##### Passage to read

[PATCH 8/8] powerpc/64s: idle POWER8 avoid full state loss recovery when possible

Gautham R Shenoy ego at linux.vnet.ibm.com
Fri Mar 17 03:12:01 AEDT 2017


Hi Nick,

On Tue, Mar 14, 2017 at 07:23:49PM +1000, Nicholas Piggin wrote:
> If not all threads were in winkle, full state loss recovery is not
> necessary and can be avoided. A previous patch removed this optimisation
> due to some complexity with the implementation. Re-implement it by
> counting the number of threads in winkle with the per-core idle state.
> Only restore full state loss if all threads were in winkle.
> 
> This has a small window of false positives right before threads execute
> winkle and just after they wake up, when the winkle count does not
> reflect the true number of threads in winkle. This is not a significant
> problem in comparison with even the minimum winkle duration. For
> correctness, a false positive is not a problem (only false negatives
> would be).

I like the technique.. Some comments below.

> 
> Signed-off-by: Nicholas Piggin <npiggin at gmail.com>
> ---
>  arch/powerpc/include/asm/cpuidle.h | 32 ++++++++++++++++++++++++---
>  arch/powerpc/kernel/idle_book3s.S  | 45 +++++++++++++++++++++++++++++++++-----
>  2 files changed, 68 insertions(+), 9 deletions(-)
> 
> diff --git a/arch/powerpc/include/asm/cpuidle.h b/arch/powerpc/include/asm/cpuidle.h
> index b9d9f960dffd..b68a5cd75ae8 100644
> --- a/arch/powerpc/include/asm/cpuidle.h
> +++ b/arch/powerpc/include/asm/cpuidle.h
> @@ -2,13 +2,39 @@
>  #define _ASM_POWERPC_CPUIDLE_H
> 
>  #ifdef CONFIG_PPC_POWERNV
> -/* Used in powernv idle state management */
> +/* Thread state used in powernv idle state management */
>  #define PNV_THREAD_RUNNING              0
>  #define PNV_THREAD_NAP                  1
>  #define PNV_THREAD_SLEEP                2
>  #define PNV_THREAD_WINKLE               3
> -#define PNV_CORE_IDLE_LOCK_BIT          0x10000000
> -#define PNV_CORE_IDLE_THREAD_BITS       0x000000FF
> +
> +/*
> + * Core state used in powernv idle for POWER8.

##########
##### Data extract

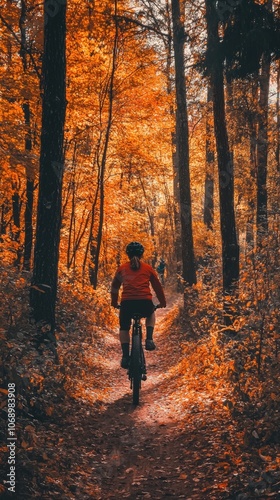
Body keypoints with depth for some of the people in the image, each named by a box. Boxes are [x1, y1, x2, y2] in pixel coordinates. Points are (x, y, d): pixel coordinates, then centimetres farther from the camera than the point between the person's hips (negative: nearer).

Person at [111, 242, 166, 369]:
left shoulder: (122, 268, 16)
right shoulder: (148, 268, 15)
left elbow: (114, 287, 25)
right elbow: (157, 286, 23)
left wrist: (114, 302, 40)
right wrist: (162, 302, 37)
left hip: (127, 302, 0)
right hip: (145, 303, 0)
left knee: (124, 328, 25)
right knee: (151, 314, 35)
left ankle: (125, 357, 11)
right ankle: (149, 339, 16)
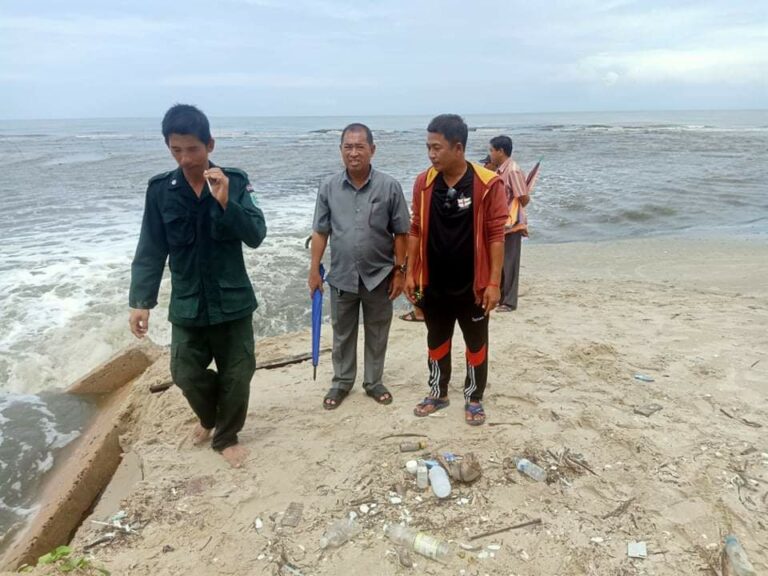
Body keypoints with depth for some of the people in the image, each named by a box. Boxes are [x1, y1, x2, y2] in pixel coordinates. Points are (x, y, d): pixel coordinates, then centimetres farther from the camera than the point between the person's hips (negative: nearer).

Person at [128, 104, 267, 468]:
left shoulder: (235, 182, -7)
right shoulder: (160, 190, -3)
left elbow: (256, 236, -14)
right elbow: (150, 251, -1)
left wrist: (226, 202, -27)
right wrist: (140, 302, -8)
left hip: (232, 301, -1)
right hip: (186, 305, 2)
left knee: (236, 375, 7)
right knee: (186, 374, 8)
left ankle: (226, 436, 32)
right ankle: (209, 417, 41)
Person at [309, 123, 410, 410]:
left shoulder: (389, 186, -7)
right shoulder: (328, 187, -2)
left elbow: (401, 233, -3)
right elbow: (320, 232, 3)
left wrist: (399, 271, -5)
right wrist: (314, 270, 0)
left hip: (379, 275, -1)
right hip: (341, 276, 1)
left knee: (377, 333, 13)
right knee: (342, 333, 14)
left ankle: (374, 381, 32)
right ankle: (342, 382, 32)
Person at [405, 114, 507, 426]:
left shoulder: (487, 184, -14)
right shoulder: (423, 182, -2)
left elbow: (496, 235, -11)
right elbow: (415, 230, 3)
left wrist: (494, 282, -13)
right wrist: (410, 273, 1)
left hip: (472, 285, -3)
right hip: (434, 284, 3)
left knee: (476, 344, 13)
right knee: (436, 341, 18)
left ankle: (474, 398, 31)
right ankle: (438, 393, 36)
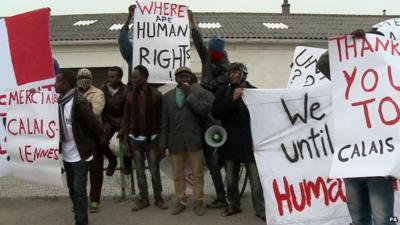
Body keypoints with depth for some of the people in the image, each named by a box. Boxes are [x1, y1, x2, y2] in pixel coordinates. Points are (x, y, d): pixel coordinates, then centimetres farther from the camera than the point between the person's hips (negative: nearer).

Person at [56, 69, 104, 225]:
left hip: (80, 154, -8)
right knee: (72, 188, 17)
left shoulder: (79, 103, -21)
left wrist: (95, 144, -4)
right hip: (67, 154, 8)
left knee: (79, 190, -3)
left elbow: (95, 126, -19)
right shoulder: (60, 101, 2)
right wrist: (61, 147, 11)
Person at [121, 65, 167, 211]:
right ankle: (143, 199, 20)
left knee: (155, 171, 5)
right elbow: (126, 119, 5)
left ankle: (158, 198, 21)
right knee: (140, 172, 9)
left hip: (152, 139, -2)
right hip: (135, 139, 3)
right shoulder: (130, 96, 2)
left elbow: (161, 118, -5)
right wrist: (126, 141, 3)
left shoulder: (156, 95, -6)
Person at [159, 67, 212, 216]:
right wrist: (163, 143, 4)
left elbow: (205, 110, -16)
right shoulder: (167, 96, 9)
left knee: (197, 174, 3)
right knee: (178, 175, 9)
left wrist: (189, 94, -13)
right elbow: (164, 122, 8)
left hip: (194, 140, -2)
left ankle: (198, 202, 14)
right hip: (175, 141, 3)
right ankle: (181, 202, 21)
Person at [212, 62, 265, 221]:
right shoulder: (224, 92, 7)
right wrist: (232, 99, -13)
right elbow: (215, 112, -4)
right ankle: (233, 205, 29)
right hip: (230, 142, 3)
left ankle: (260, 209, 10)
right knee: (231, 179, 13)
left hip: (250, 142, -3)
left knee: (256, 179, -1)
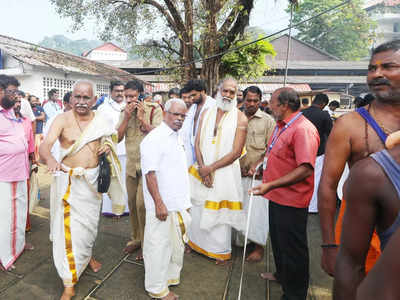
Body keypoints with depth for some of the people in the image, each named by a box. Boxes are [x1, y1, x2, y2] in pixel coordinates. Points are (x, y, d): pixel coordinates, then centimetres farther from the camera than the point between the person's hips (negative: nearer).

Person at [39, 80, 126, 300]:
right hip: (69, 179, -4)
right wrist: (50, 160, -48)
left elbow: (108, 140, 18)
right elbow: (44, 146, -25)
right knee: (69, 227, -2)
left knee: (90, 221, 20)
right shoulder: (63, 120, -12)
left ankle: (87, 255, 49)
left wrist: (107, 147, -7)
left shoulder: (101, 120, 1)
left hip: (92, 179, 4)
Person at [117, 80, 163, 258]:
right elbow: (118, 137, 0)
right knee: (132, 202, 13)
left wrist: (142, 117, -19)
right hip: (131, 164, 6)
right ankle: (136, 238, 31)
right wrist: (127, 117, -10)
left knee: (141, 203, -9)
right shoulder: (124, 112, 7)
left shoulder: (154, 110, -8)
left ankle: (147, 245, 9)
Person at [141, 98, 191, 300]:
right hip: (162, 205, -9)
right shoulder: (154, 139, -15)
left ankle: (171, 276, 40)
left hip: (179, 204, 9)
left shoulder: (177, 138, 13)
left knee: (176, 243, 20)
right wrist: (159, 203, -21)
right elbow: (150, 173, -19)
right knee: (158, 245, 4)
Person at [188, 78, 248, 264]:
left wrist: (211, 168, -14)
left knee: (220, 212, 6)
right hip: (203, 170, 4)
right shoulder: (206, 113, 6)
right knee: (198, 209, 13)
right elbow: (197, 143, 3)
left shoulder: (240, 118, -7)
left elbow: (236, 152, -12)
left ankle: (220, 250, 25)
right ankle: (198, 243, 35)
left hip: (225, 172, -4)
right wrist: (202, 168, -10)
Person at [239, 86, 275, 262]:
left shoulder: (268, 121, -2)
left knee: (257, 211, 0)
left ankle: (259, 248, 15)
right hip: (239, 174, 4)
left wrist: (257, 164, -15)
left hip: (258, 175, -4)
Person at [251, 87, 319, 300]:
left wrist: (271, 185, -32)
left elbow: (305, 169, -31)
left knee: (293, 248, 7)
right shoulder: (281, 126, 8)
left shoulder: (303, 129, -23)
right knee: (277, 240, 26)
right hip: (277, 197, 10)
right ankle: (282, 274, 48)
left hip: (291, 202, -10)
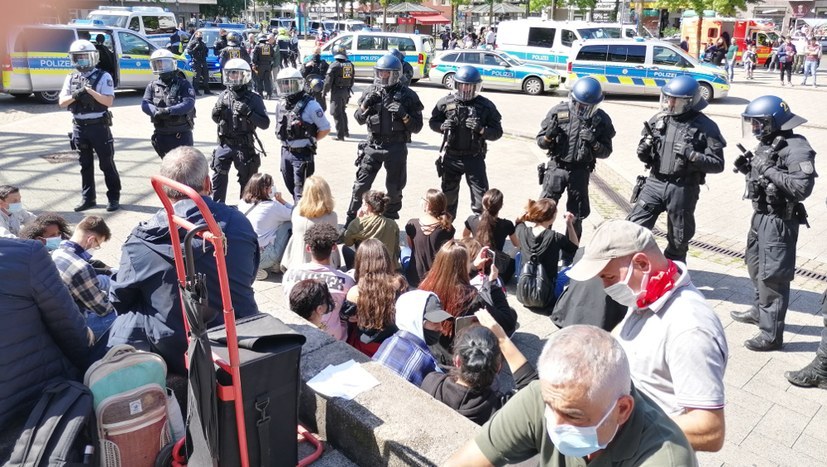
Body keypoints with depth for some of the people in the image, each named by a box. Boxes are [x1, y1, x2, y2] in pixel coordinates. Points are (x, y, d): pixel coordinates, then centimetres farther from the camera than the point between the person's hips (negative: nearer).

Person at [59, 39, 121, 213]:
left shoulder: (103, 77, -6)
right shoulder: (71, 78, 9)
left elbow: (108, 101, -15)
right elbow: (62, 102, 5)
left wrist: (89, 90, -22)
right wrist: (75, 95, -13)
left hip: (98, 126, -5)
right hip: (79, 127, 5)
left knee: (107, 163, 2)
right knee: (85, 165, 12)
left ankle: (114, 197, 11)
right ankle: (88, 198, 21)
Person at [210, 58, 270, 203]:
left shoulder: (253, 99, -9)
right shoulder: (224, 96, 4)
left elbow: (265, 124, -15)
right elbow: (217, 120, 17)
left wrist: (248, 112, -26)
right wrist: (216, 113, -5)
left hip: (244, 146, -4)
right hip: (224, 144, 4)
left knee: (247, 181, 9)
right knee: (218, 177, 7)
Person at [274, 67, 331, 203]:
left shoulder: (310, 105, -14)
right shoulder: (281, 104, 6)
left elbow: (325, 129, -10)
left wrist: (308, 140, -4)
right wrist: (287, 141, 9)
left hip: (303, 154, -7)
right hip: (286, 152, 7)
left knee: (301, 192, -4)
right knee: (291, 187, 19)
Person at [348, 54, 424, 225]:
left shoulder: (407, 95, -4)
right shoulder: (372, 91, 5)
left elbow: (417, 127, -5)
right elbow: (360, 120, 10)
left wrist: (404, 115, -21)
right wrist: (365, 104, -7)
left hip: (396, 148, -2)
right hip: (373, 145, 2)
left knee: (394, 188, 9)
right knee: (361, 185, 3)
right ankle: (351, 220, 16)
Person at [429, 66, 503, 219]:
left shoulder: (486, 106, -5)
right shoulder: (446, 102, -2)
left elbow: (497, 132, -4)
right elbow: (432, 122, 8)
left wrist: (481, 130, -22)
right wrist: (442, 126, -13)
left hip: (474, 158, -2)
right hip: (451, 157, 2)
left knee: (481, 197, -3)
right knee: (448, 194, 17)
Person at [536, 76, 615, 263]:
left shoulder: (601, 120, -4)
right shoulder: (558, 112, -5)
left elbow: (606, 151, -2)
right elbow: (540, 141, 0)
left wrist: (593, 143, -21)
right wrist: (549, 136, -22)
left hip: (580, 172, 1)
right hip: (556, 168, 0)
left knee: (576, 217, 9)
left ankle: (568, 257, 22)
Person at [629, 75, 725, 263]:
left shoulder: (705, 127, -6)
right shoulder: (658, 119, 5)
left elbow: (717, 164, -9)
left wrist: (691, 154, -22)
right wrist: (643, 151, -10)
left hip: (683, 189, -3)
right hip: (654, 183, 3)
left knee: (679, 239, 12)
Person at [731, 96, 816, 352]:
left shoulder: (796, 148, -20)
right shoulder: (767, 144, 7)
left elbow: (802, 188, -28)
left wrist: (770, 172, -28)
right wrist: (748, 169, 1)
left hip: (779, 222, -10)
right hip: (761, 216, 10)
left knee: (773, 276, -4)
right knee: (756, 266, 25)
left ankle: (771, 335, 6)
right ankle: (760, 310, 46)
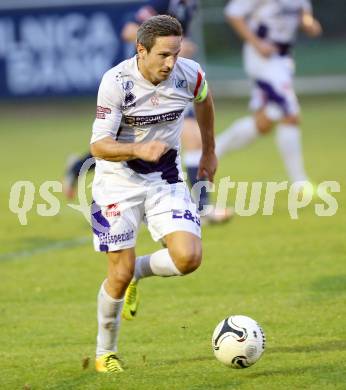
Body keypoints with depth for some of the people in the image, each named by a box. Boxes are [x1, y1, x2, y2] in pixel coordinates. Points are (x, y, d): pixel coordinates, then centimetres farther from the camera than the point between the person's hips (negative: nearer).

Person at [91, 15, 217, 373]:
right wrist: (139, 149, -40)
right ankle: (105, 353, 19)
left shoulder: (189, 75, -11)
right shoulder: (116, 82, -22)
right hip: (118, 182, -3)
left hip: (166, 180, 3)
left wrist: (209, 152, 24)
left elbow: (203, 101, 15)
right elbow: (98, 146, -22)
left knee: (189, 257, -17)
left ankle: (140, 270, 16)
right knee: (120, 274, -5)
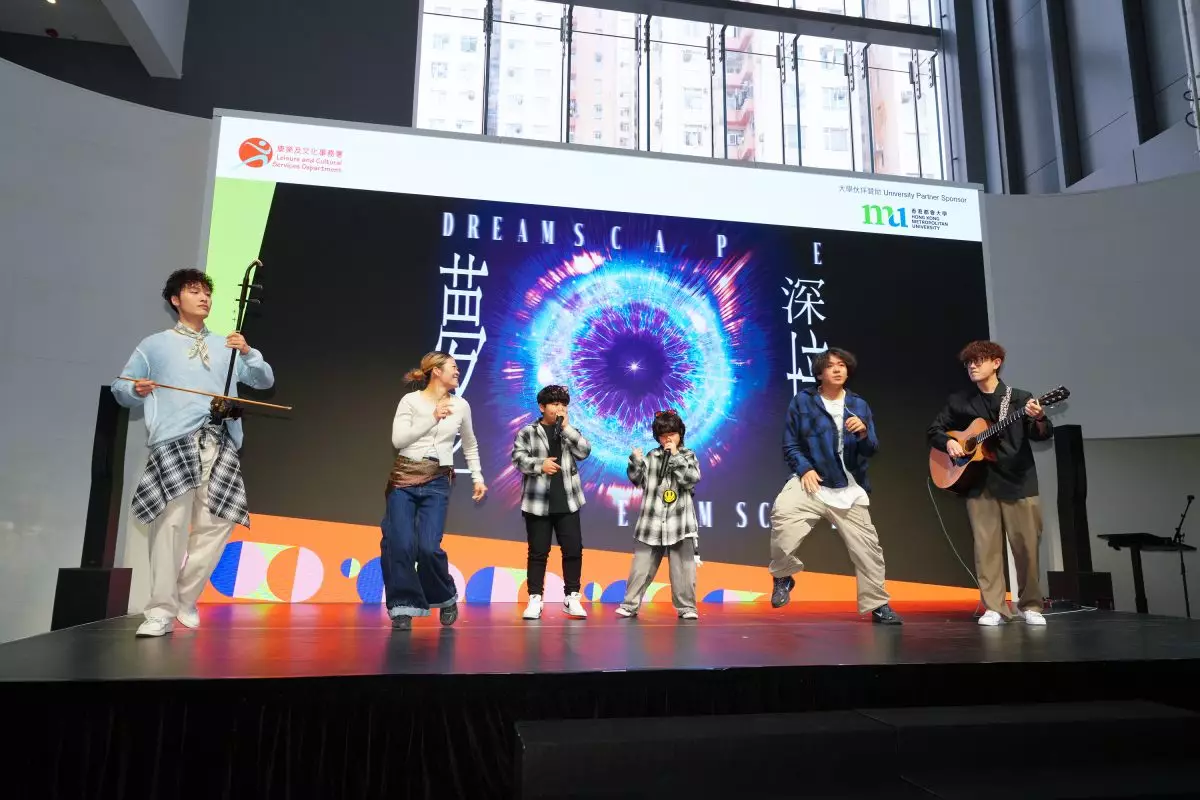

##########

Apply what you read
- a) According to the patch email, under what condition is full state loss restored?
- b) Duplicate the stretch of the patch email from "[PATCH 8/8] powerpc/64s: idle" through "were in winkle.".

Results of the tasks
- a) Full state loss is restored only if all threads were in winkle.

- b)
[PATCH 8/8] powerpc/64s: idle POWER8 avoid full state loss recovery when possible

Gautham R Shenoy ego at linux.vnet.ibm.com
Fri Mar 17 03:12:01 AEDT 2017


Hi Nick,

On Tue, Mar 14, 2017 at 07:23:49PM +1000, Nicholas Piggin wrote:
> If not all threads were in winkle, full state loss recovery is not
> necessary and can be avoided. A previous patch removed this optimisation
> due to some complexity with the implementation. Re-implement it by
> counting the number of threads in winkle with the per-core idle state.
> Only restore full state loss if all threads were in winkle.